Google’s Sidewalk Labs has partnered with the city of Toronto to build a 12-acre smart city known as the Quayside project. It is intended to be an environmentally conscious and technologically high-end solution to the city’s problems regarding affordable housing and public transportation. It would be one of the world’s first smart city’s, but public opposition is posing yet another threat to it’s development along Toronto’s eastern waterfront, according to The Guardian.
US venture capitalist Roger McNamee, for instance, recently raised concerns regarding Google’s intention to incorporate surveillance that infringes on privacy rights, calling the smart city “the most highly evolved version to date of … surveillance capitalism” in a letter to the city council. McNamee is no stranger to the power of innovative technology, as he was an early investor in Facebook and Google and is the co-founder of one of the world’s largest technology investors, Silver Lake Partners.
“No matter what Google is offering, the value to Toronto cannot possibly approach the value your city is giving up,” he wrote, calling for the complete abandonment of the project. “It is a dystopian vision that has no place in a democratic society.”
This letter, along with a chorus of other concerned and/or frustrated voices in opposition to the project, has pushed the project’s advisory panel, Waterfront Toronto, to delay a vote on the development, claiming to need time to ensure an “accountable, transparent, and extensive” evaluation of Google’s plans. Jim Balsille, co-founder of Blackberry maker Research in Motion, for instance, called Quayside “a colonizing experiment in surveillance capitalism attempting to bulldoze important urban, civic and political issues.”
Quayside originally wanted to build 2,500 housing units and price nearly half of them under market value and eventually explore the possibilities of covering 800 acres of the city’s Port Lands in smart city. It quickly became clear, however, that things were not totally kosher.
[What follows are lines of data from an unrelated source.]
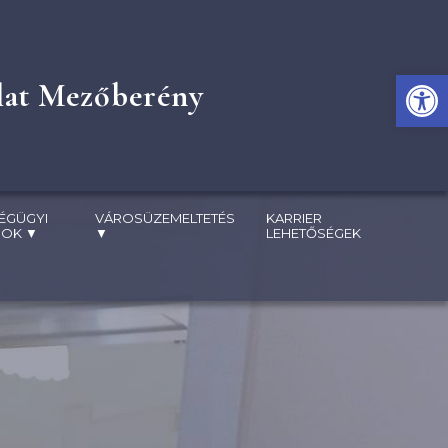
Eszk
álat Mezőberény
ÉGÜGYI
VÁROSÜZEMELTETÉS
KARRIER
SOK
▼
▼
LEHETŐSÉGEK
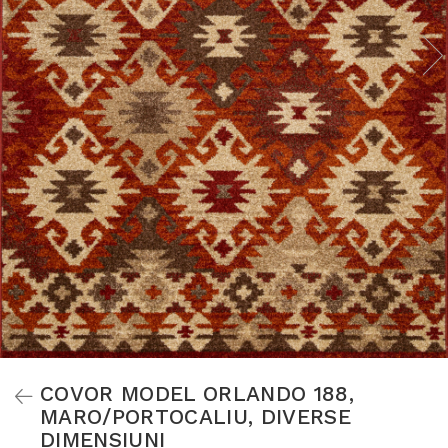
COVOR MODEL ORLANDO 188,
MARO/PORTOCALIU, DIVERSE
DIMENSIUNI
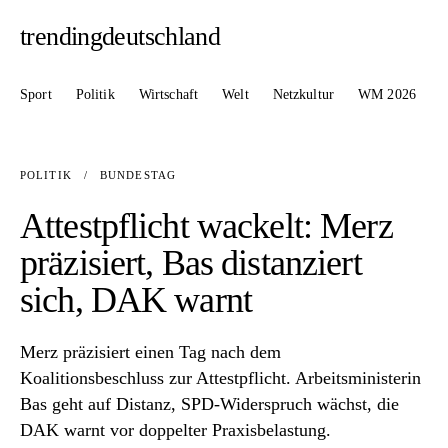
trendingdeutschland
Sport
Politik
Wirtschaft
Welt
Netzkultur
WM 2026
POLITIK
/
BUNDESTAG
Attestpflicht wackelt: Merz
präzisiert, Bas distanziert
sich, DAK warnt
Merz präzisiert einen Tag nach dem
Koalitionsbeschluss zur Attestpflicht. Arbeitsministerin
Bas geht auf Distanz, SPD-Widerspruch wächst, die
DAK warnt vor doppelter Praxisbelastung.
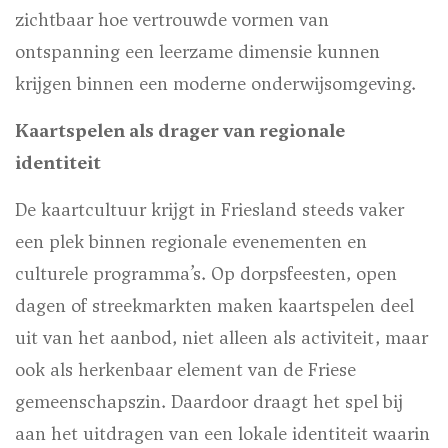
zichtbaar hoe vertrouwde vormen van
ontspanning een leerzame dimensie kunnen
krijgen binnen een moderne onderwijsomgeving.
Kaartspelen als drager van regionale
identiteit
De kaartcultuur krijgt in Friesland steeds vaker
een plek binnen regionale evenementen en
culturele programma’s. Op dorpsfeesten, open
dagen of streekmarkten maken kaartspelen deel
uit van het aanbod, niet alleen als activiteit, maar
ook als herkenbaar element van de Friese
gemeenschapszin. Daardoor draagt het spel bij
aan het uitdragen van een lokale identiteit waarin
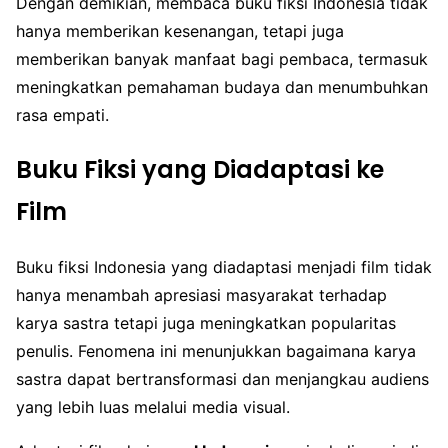
Dengan demikian, membaca buku fiksi Indonesia tidak
hanya memberikan kesenangan, tetapi juga
memberikan banyak manfaat bagi pembaca, termasuk
meningkatkan pemahaman budaya dan menumbuhkan
rasa empati.
Buku Fiksi yang Diadaptasi ke
Film
Buku fiksi Indonesia yang diadaptasi menjadi film tidak
hanya menambah apresiasi masyarakat terhadap
karya sastra tetapi juga meningkatkan popularitas
penulis. Fenomena ini menunjukkan bagaimana karya
sastra dapat bertransformasi dan menjangkau audiens
yang lebih luas melalui media visual.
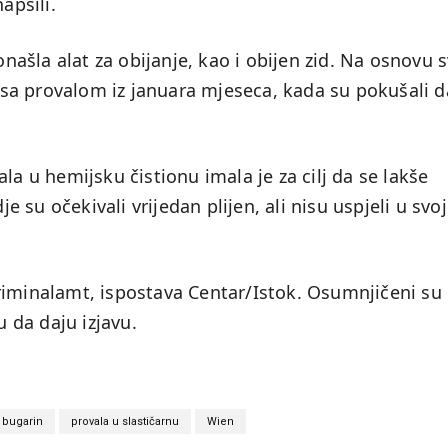
apsili.
onašla alat za obijanje, kao i obijen zid. Na osnovu s
 i sa provalom iz januara mjeseca, kada su pokušali d
la u hemijsku čistionu imala je za cilj da se lakše
su očekivali vrijedan plijen, ali nisu uspjeli u svoj
riminalamt, ispostava Centar/Istok. Osumnjičeni su
u da daju izjavu.
 bugarin
provala u slastičarnu
Wien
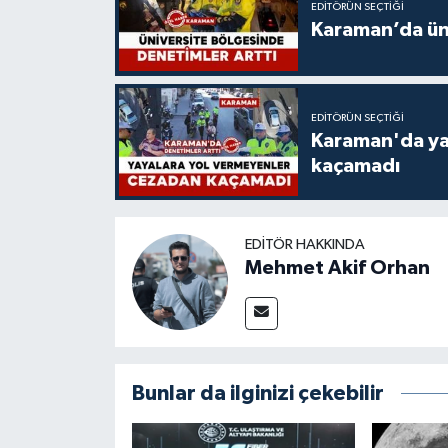
EDITÖRÜN SEÇTIĞI
Karaman’da üni
EDITÖRÜN SEÇTIĞI
Karaman'da ya
kaçamadı
EDITÖR HAKKINDA
Mehmet Akif Orhan
Bunlar da ilginizi çekebilir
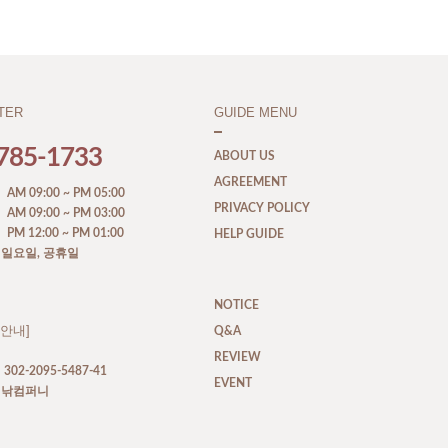
TER
GUIDE MENU
785-1733
ABOUT US
AGREEMENT
M 09:00 ~ PM 05:00
PRIVACY POLICY
M 09:00 ~ PM 03:00
M 12:00 ~ PM 01:00
HELP GUIDE
, 일요일, 공휴일
NOTICE
안내]
Q&A
REVIEW
302-2095-5487-41
EVENT
 디낚컴퍼니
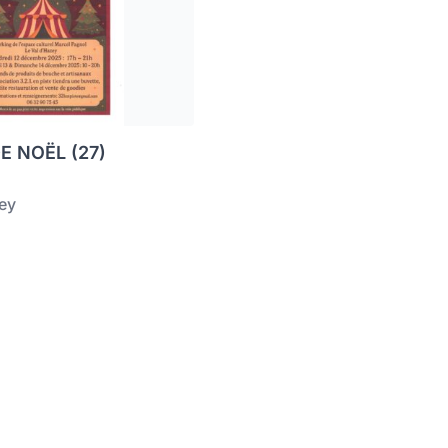
 NOËL (27)
zey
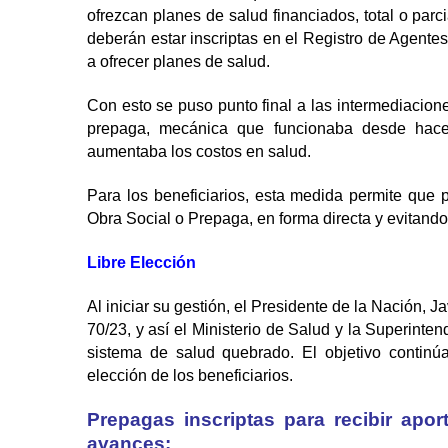
ofrezcan planes de salud financiados, total o parc
deberán estar inscriptas en el Registro de Agentes
a ofrecer planes de salud.
Con esto se puso punto final a las intermediacio
prepaga, mecánica que funcionaba desde hace
aumentaba los costos en salud.
Para los beneficiarios, esta medida permite que 
Obra Social o Prepaga, en forma directa y evitand
Libre Elección
Al iniciar su gestión, el Presidente de la Nación, J
70/23, y así el Ministerio de Salud y la Superint
sistema de salud quebrado. El objetivo continúa 
elección de los beneficiarios.
Prepagas inscriptas para recibir apor
avances:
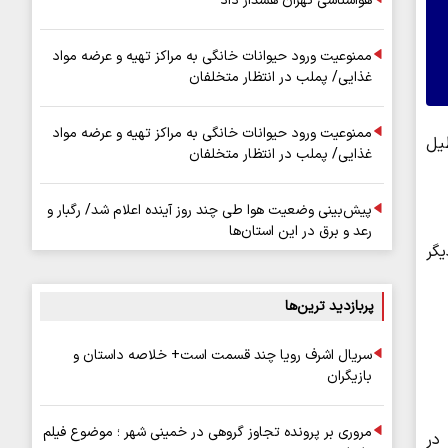
هواشناسی تهران هشدار داد
ممنوعیت ورود حیوانات خانگی به مراکز تهیه و عرضه مواد
غذایی/ پملب در انتظار متخلفان
ممنوعیت ورود حیوانات خانگی به مراکز تهیه و عرضه مواد
ن ها برای فردا چهارشنبه ۱۰ دی تعطیل
غذایی/ پملب در انتظار متخلفان
پیش‌بینی وضعیت هوا طی چند روز آینده اعلام شد/ رگبار و
رعد و برق در این استان‌ها
تمال تعطیلی ادارات و مدارس فردا ۱۰ دی ۱۴۰۴ در دیگر
پربازدید ترین‌ها
سریال اشرف رویا چند قسمت است+ خلاصه داستان و
بازیگران
مروری بر پرونده تجاوز گروهی در خمینی شهر ؛ موضوع فیلم
 برودت هوا در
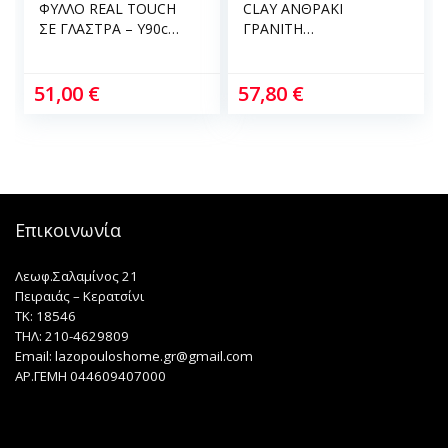
ΦΥΛΛΟ REAL TOUCH
CLAY ΑΝΘΡΑΚΙ
ΣΕ ΓΛΑΣΤΡΑ – Y90cm
ΓΡΑΝΙΤΗ
04-00-16049
ΟΡΘΟΓΩΝΙΟ ΜΕΣΑΙΟ
70x25x23cm 9.6kg 06-
00-20721-M
51,00
€
57,80
€
Επικοινωνία
Λεωφ.Σαλαμίνος 21
Πειραιάς – Κερατσίνι
TK: 18546
ΤΗΛ: 210-4629809
Email: lazopouloshome.gr@gmail.com
ΑΡ.ΓΕΜΗ 044609407000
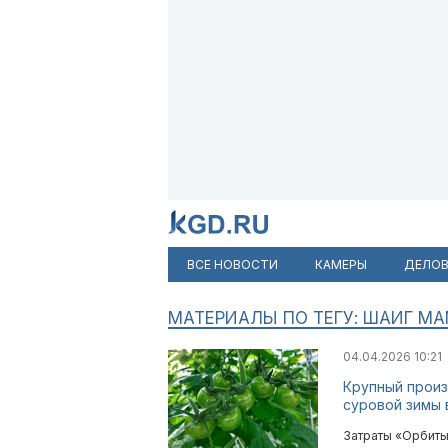
ВСЕ НОВОСТИ
КАМЕРЫ
ДЕЛОВ
МАТЕРИАЛЫ ПО ТЕГУ: ШАИГ М
04.04.2026 10:21
Крупный произ
суровой зимы 
Затраты «Орбиты-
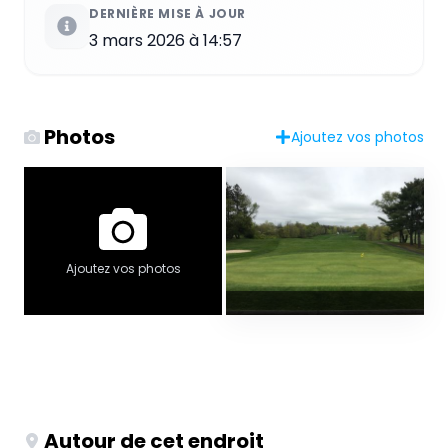
DERNIÈRE MISE À JOUR
3 mars 2026 à 14:57
Photos
Ajoutez vos photos
Ajoutez vos photos
Autour de cet endroit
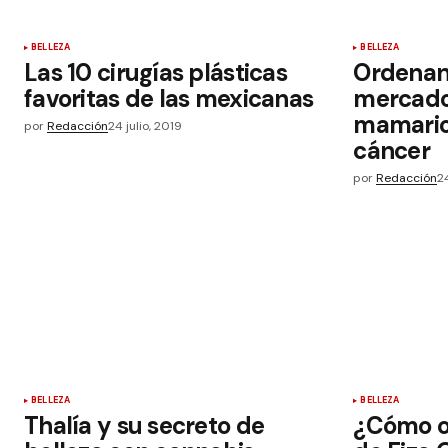
BELLEZA
BELLEZA
Las 10 cirugías plásticas
Ordenan 
favoritas de las mexicanas
mercado
mamario
por
Redacción
24 julio, 2019
cáncer
por
Redacción
24
BELLEZA
BELLEZA
Thalía y su secreto de
¿Cómo o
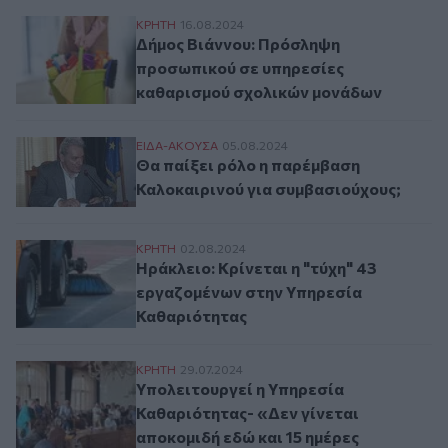
Δήμος Βιάννου: Πρόσληψη προσωπικού σ
ΚΡΗΤΗ
16.08.2024
Δήμος Βιάννου: Πρόσληψη
προσωπικού σε υπηρεσίες
καθαρισμού σχολικών μονάδων
Θα παίξει ρόλο η παρέμβαση Καλοκαιρινο
ΕΙΔΑ-ΑΚΟΥΣΑ
05.08.2024
Θα παίξει ρόλο η παρέμβαση
Καλοκαιρινού για συμβασιούχους;
Ηράκλειο: Κρίνεται η "τύχη" 43 εργαζομ
ΚΡΗΤΗ
02.08.2024
Ηράκλειο: Κρίνεται η "τύχη" 43
εργαζομένων στην Υπηρεσία
Καθαριότητας
Υπολειτουργεί η Υπηρεσία Καθαριότητας- 
ΚΡΗΤΗ
29.07.2024
Υπολειτουργεί η Υπηρεσία
Καθαριότητας- «Δεν γίνεται
αποκομιδή εδώ και 15 ημέρες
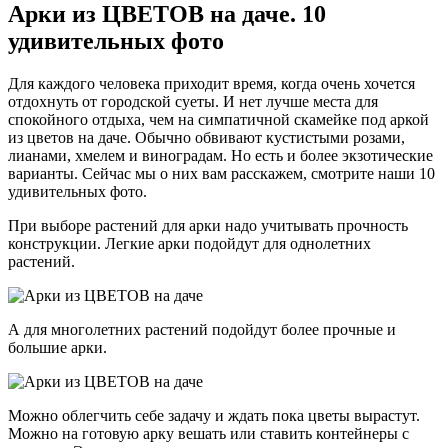
Арки из ЦВЕТОВ на даче. 10
удивительных фото
Для каждого человека приходит время, когда очень хочется
отдохнуть от городской суеты. И нет лучше места для
спокойного отдыха, чем на симпатичной скамейке под аркой
из цветов на даче. Обычно обвивают кустистыми розами,
лианами, хмелем и виноградам. Но есть и более экзотические
варианты. Сейчас мы о них вам расскажем, смотрите наши 10
удивительных фото.
При выборе растений для арки надо учитывать прочность
конструкции. Легкие арки подойдут для однолетних
растений.
А для многолетних растений подойдут более прочные и
большие арки.
Можно облегчить себе задачу и ждать пока цветы вырастут.
Можно на готовую арку вешать или ставить контейнеры с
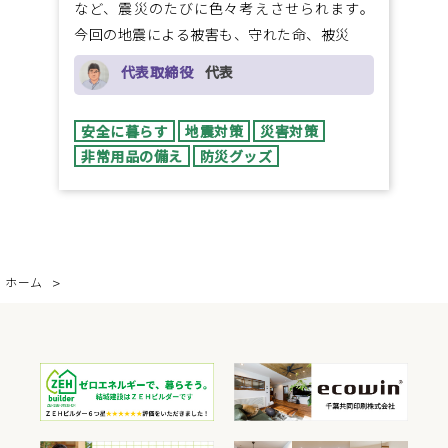
など、震災のたびに色々考えさせられます。
今回の地震による被害も、守れた命、被災
代表取締役
代表
安全に暮らす
地震対策
災害対策
非常用品の備え
防災グッズ
ホーム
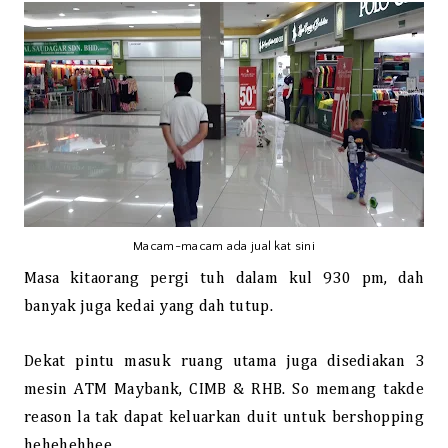
Macam-macam ada jual kat sini
Masa kitaorang pergi tuh dalam kul 930 pm, dah
banyak juga kedai yang dah tutup.
Dekat pintu masuk ruang utama juga disediakan 3
mesin ATM Maybank, CIMB & RHB. So memang takde
reason la tak dapat keluarkan duit untuk bershopping
hehehehhee.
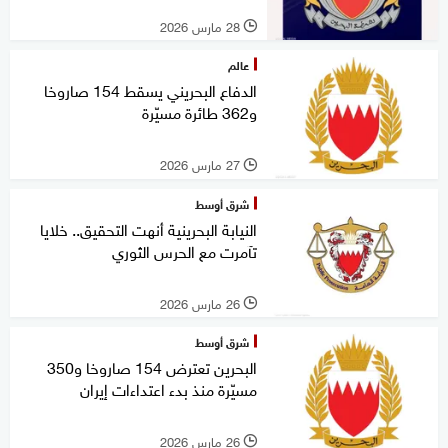
28 مارس 2026
l
عالم
الدفاع البحريني يسقط 154 صاروخا
و362 طائرة مسيّرة
27 مارس 2026
l
شرق أوسط
النيابة البحرينية أنهت التحقيق.. خلايا
تآمرت مع الحرس الثوري
26 مارس 2026
l
شرق أوسط
البحرين تعترض 154 صاروخا و350
مسيّرة منذ بدء اعتداءات إيران
26 مارس 2026
l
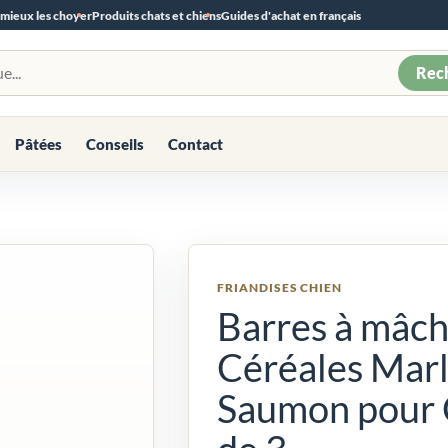
 mieux les choyer
Produits chats et chiens
Guides d'achat en français
Rec
Pâtées
Conseils
Contact
FRIANDISES CHIEN
Barres à mâch
Céréales Marl
Saumon pour C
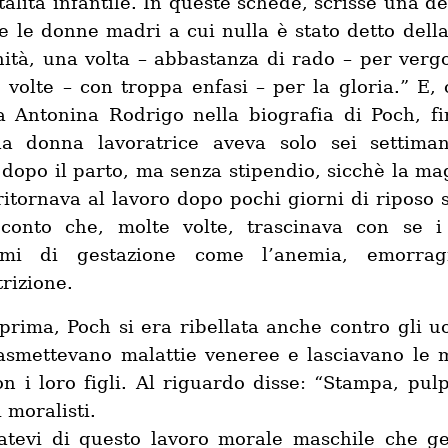
talità infantile. In queste schede, scrisse una de
te le donne madri a cui nulla è stato detto della
ità, una volta – abbastanza di rado – per verg
e volte – con troppa enfasi – per la gloria.” E,
a Antonina Rodrigo nella biografia di Poch, fi
la donna lavoratrice aveva solo sei settima
 dopo il parto, ma senza stipendio, sicchè la ma
ritornava al lavoro dopo pochi giorni di riposo 
conto che, molte volte, trascinava con se i
emi di gestazione come l’anemia, emorrag
rizione.
prima, Poch si era ribellata anche contro gli u
asmettevano malattie veneree e lasciavano le 
on i loro figli. Al riguardo disse: “Stampa, pulp
 moralisti.
tevi di questo lavoro morale maschile che g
Entrepreneur Saadia Muzaffar resigned in early October from the project’s advisory panel due to Waterfront Toronto’s lack of transparency, saying the organization showed “apathy and a lack of leadership regarding shaky public trust.”
Google, however, resists any claims that the smart city infringes on any sort of public rights. “As we have made clear, we believe that data collected in public space must be overseen and closely controlled by an independent and publicly accountable Data Trust, not Sidewalk Labs, Google, or any private company,” said spokesperson Keerthana Rang.